Participants at REDF Impact Investing Fund borrower Kitchens for Good remain hard- at-work preparing meals for their local community. The culinary social enterprise is preparing to scale up to deliver 7,000 meals each week for San Diegans in need.


Manhattan-based gym CONBODY has quickly built out an online platform to continue offering their popular bodyweight classes to those staying home. These virtual classes are ensuring that the social enterprise can continue to employ their trainers, all of whom have recently returned home from incarceration.

The Town KitchenImage

After the Bay Area announced the country’s first shelter-in-place guidance, restaurants across the region were forced to close or pivot. Catering company The Town Kitchen quickly chose to adjust their business offerings to remain open. After just one week, they launched Town Kitchen Provisions, which delivers household essentials, family meals, and non-perishable food to Bay Area households. Read CEO Eric Quick’s reflections on the pivot – and his tips for other leaders.

Farming Hope

The event space where Farming Hope operates a kitchen and job training program closed when San Francisco announced its shelter-in-place guidance on March 17. Within two weeks, the social enterprise had secured a contract to produce 1,500 bag lunches for local homeless shelters each week, allowing their apprentices to keep working.

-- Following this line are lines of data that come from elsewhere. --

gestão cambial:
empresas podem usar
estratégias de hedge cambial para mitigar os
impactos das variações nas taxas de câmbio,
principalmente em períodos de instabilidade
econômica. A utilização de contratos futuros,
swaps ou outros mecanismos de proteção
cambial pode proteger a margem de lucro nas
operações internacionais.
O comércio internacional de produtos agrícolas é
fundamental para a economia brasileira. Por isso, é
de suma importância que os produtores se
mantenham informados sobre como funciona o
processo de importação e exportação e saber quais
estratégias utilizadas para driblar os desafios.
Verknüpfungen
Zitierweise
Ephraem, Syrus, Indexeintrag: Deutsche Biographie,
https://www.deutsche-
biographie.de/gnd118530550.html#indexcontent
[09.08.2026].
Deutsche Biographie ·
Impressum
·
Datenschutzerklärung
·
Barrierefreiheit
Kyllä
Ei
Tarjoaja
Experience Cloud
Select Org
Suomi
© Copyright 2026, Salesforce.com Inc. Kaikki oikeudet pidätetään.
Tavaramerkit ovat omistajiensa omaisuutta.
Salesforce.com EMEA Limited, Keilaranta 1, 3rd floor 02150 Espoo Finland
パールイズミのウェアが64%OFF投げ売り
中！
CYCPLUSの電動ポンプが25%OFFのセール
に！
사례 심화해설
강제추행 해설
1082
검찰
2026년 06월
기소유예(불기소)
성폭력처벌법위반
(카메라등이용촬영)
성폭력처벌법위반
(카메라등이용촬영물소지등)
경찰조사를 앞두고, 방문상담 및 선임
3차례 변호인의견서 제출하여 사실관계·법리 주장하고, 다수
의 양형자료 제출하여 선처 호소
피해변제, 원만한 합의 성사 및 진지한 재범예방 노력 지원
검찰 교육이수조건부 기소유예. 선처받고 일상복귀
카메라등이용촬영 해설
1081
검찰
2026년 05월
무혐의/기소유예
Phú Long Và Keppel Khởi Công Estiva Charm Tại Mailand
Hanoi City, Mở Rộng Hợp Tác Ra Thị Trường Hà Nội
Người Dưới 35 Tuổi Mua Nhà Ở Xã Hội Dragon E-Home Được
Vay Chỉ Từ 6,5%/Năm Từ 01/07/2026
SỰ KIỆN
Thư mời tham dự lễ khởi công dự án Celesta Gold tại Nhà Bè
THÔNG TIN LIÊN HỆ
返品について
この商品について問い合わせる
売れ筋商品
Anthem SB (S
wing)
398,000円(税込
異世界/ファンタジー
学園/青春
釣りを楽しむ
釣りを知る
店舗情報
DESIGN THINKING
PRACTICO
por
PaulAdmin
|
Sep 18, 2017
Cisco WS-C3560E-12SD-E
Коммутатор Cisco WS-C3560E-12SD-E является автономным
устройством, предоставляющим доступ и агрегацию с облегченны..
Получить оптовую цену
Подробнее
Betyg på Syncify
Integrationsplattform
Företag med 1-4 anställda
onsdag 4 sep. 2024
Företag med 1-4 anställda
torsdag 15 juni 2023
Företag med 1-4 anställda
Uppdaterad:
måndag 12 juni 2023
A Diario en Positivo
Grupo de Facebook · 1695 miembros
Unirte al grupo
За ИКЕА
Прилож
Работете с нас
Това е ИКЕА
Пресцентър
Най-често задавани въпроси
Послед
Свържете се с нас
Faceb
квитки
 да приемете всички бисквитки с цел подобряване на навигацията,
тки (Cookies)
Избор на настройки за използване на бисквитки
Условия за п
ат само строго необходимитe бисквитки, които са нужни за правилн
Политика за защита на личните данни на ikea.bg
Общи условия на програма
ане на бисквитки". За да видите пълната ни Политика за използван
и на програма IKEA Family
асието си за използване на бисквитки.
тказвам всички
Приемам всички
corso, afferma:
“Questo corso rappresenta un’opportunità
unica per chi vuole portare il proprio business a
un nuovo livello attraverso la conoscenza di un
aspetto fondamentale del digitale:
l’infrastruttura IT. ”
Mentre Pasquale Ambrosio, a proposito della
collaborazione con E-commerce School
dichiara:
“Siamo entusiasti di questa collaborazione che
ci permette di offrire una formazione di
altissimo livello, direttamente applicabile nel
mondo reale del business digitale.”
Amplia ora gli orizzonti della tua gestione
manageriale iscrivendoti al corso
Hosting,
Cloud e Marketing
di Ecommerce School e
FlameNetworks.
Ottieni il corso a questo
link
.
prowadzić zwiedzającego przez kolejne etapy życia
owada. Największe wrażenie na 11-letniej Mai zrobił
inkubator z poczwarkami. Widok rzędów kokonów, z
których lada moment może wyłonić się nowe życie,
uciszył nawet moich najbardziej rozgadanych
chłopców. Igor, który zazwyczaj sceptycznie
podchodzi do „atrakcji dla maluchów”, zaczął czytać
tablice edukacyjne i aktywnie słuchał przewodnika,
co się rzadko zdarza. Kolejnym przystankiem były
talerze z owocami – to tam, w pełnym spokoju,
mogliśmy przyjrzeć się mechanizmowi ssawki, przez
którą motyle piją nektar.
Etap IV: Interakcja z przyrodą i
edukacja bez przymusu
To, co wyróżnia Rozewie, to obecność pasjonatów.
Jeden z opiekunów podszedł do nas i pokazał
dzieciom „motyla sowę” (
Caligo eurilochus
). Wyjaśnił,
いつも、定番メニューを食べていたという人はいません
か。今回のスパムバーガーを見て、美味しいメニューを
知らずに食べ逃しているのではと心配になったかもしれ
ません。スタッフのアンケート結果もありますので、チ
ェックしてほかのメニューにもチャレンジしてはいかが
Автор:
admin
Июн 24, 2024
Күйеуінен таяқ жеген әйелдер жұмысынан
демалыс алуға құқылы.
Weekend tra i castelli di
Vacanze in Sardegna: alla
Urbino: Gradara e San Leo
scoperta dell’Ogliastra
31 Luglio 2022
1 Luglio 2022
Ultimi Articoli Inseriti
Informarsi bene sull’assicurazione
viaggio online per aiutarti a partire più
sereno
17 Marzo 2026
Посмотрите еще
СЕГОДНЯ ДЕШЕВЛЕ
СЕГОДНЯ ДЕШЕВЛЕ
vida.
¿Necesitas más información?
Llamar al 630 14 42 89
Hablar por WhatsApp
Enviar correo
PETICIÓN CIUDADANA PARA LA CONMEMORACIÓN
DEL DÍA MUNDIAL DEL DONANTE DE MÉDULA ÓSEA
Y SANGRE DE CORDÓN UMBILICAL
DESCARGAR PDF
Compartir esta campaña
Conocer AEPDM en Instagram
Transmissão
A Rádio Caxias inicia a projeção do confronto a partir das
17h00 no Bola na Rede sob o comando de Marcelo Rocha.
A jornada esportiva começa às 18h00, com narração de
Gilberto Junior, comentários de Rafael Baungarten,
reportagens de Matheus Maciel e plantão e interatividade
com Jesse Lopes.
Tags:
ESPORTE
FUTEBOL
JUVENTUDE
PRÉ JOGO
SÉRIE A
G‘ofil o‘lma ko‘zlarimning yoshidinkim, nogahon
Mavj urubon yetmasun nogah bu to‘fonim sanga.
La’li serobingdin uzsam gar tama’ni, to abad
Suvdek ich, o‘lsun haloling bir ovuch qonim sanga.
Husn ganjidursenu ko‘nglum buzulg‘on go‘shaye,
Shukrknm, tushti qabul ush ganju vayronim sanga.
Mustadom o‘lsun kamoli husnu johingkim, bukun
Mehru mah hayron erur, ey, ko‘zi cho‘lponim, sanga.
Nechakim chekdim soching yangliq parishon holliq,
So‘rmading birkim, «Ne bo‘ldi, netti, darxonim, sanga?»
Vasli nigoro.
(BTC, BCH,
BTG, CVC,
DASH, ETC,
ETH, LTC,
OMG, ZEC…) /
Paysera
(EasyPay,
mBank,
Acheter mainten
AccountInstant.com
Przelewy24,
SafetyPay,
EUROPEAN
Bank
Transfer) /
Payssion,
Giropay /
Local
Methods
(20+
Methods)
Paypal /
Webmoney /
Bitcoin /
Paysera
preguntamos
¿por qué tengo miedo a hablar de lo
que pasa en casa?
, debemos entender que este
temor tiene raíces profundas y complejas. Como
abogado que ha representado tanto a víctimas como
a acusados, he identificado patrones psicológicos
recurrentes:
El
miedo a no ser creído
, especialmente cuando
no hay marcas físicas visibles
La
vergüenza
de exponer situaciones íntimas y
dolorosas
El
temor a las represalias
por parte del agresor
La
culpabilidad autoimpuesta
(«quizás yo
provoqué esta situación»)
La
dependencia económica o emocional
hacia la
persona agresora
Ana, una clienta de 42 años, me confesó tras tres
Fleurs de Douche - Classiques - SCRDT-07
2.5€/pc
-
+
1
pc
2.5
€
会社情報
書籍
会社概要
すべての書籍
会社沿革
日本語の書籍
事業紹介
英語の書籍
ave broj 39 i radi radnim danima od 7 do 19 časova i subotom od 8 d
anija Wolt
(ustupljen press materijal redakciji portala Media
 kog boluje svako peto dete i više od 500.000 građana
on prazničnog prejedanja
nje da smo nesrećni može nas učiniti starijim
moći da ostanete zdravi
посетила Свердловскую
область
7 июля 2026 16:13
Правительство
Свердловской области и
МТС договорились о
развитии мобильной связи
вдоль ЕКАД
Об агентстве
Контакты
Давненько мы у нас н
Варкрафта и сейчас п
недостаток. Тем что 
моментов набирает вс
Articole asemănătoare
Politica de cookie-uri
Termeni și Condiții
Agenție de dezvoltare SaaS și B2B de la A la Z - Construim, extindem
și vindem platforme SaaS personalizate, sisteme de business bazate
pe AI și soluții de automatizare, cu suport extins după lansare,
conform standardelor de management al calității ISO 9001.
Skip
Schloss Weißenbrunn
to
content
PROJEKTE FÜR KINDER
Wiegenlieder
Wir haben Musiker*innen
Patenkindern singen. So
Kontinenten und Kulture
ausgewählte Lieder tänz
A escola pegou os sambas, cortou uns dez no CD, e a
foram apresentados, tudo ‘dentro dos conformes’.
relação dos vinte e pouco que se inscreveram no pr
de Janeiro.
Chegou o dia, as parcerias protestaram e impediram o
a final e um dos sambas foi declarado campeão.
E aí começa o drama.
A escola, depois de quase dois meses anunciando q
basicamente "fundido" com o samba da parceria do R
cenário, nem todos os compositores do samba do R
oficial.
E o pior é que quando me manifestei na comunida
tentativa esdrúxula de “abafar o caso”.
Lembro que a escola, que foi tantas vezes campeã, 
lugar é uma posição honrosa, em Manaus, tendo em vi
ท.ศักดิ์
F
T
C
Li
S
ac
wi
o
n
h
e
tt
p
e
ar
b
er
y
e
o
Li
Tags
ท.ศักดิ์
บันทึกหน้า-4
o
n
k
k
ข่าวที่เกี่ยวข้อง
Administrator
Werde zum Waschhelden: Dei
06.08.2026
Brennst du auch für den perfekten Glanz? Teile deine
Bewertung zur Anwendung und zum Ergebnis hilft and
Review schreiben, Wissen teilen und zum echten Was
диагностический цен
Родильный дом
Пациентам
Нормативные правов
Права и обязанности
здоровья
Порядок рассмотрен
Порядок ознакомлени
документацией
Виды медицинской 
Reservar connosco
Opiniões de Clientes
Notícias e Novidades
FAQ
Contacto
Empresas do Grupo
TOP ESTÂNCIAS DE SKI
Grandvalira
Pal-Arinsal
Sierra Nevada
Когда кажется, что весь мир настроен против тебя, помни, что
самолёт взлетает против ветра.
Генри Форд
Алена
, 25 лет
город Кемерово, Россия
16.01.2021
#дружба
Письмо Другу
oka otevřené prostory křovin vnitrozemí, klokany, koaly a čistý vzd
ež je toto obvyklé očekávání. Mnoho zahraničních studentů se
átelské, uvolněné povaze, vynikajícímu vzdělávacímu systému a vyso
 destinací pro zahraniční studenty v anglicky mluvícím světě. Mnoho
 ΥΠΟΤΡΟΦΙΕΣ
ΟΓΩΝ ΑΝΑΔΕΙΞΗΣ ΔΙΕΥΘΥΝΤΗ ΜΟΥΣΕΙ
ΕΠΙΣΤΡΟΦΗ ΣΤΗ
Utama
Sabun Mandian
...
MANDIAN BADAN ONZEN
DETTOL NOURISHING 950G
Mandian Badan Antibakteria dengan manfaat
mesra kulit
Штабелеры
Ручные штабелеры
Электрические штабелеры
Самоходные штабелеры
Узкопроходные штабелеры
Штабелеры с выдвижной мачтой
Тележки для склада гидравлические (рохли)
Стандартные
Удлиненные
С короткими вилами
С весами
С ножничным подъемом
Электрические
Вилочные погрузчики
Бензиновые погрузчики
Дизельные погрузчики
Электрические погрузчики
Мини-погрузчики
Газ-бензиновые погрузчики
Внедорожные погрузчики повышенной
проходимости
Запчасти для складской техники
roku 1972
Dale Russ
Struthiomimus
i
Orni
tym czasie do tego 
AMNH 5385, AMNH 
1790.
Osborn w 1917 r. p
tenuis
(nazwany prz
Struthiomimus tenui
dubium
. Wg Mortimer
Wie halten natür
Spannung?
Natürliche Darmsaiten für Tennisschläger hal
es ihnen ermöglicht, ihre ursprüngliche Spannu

Chrysalis & Center for Employment Opportunities (CEO)

Across California, thousands of employees of REDF partner social enterprises Chrysalis and Center for Employment Opportunities (CEO) work with Caltrans to keep roadways clean and safe. When COVID-19 made that impossible, we banded together with these social enterprises to negotiate with Caltrans and the State of California so their workers could keep their jobs and paychecks while participating in virtual training. They will return to the crew with new skills making them even more valuable employees.